> **Activity**
Reproduce the entries word for word but drop every picture.

Source records:
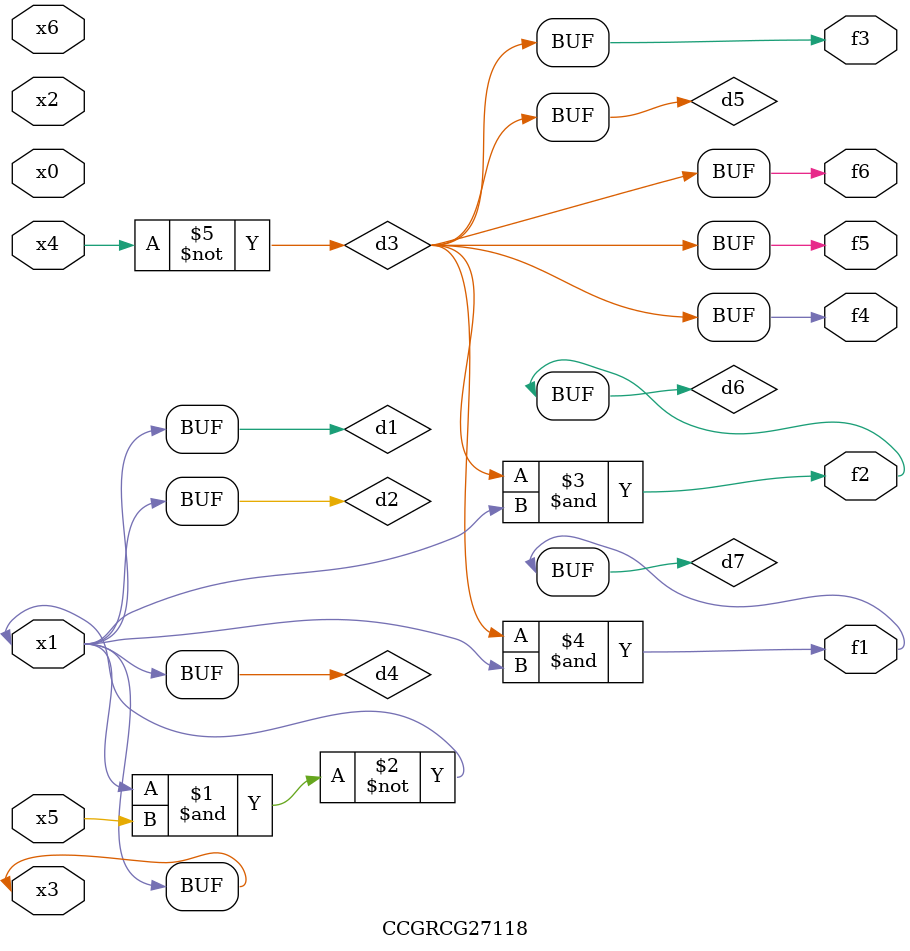
<source format=v>
module CCGRCG27118(
	input x0, x1, x2, x3, x4, x5, x6,
	output f1, f2, f3, f4, f5, f6
);

	wire d1, d2, d3, d4, d5, d6, d7;

	buf (d1, x1, x3);
	nand (d2, x1, x5);
	not (d3, x4);
	buf (d4, d1, d2);
	buf (d5, d3);
	and (d6, d3, d4);
	and (d7, d3, d4);
	assign f1 = d7;
	assign f2 = d6;
	assign f3 = d5;
	assign f4 = d5;
	assign f5 = d5;
	assign f6 = d5;
endmodule

</source>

> **Expected output**
<source format=v>
module CCGRCG27118(
	input x0, x1, x2, x3, x4, x5, x6,
	output f1, f2, f3, f4, f5, f6
);

	wire d1, d2, d3, d4, d5, d6, d7;

	buf (d1, x1, x3);
	nand (d2, x1, x5);
	not (d3, x4);
	buf (d4, d1, d2);
	buf (d5, d3);
	and (d6, d3, d4);
	and (d7, d3, d4);
	assign f1 = d7;
	assign f2 = d6;
	assign f3 = d5;
	assign f4 = d5;
	assign f5 = d5;
	assign f6 = d5;
endmodule

</source>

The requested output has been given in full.